====== RECORDS SUPPLIED
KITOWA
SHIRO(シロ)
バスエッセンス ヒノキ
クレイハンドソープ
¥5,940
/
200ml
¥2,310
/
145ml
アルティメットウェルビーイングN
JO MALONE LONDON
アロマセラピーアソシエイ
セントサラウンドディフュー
============
_WHAT THE TASK ASKS_.
The entire listing is to be reproduced without alteration.

_SOLVED EXERCISE_.
KITOWA
SHIRO(シロ)
バスエッセンス ヒノキ
クレイハンドソープ
¥5,940
/
200ml
¥2,310
/
145ml
アルティメットウェルビーイングN
JO MALONE LONDON
アロマセラピーアソシエイ
セントサラウンドディフュー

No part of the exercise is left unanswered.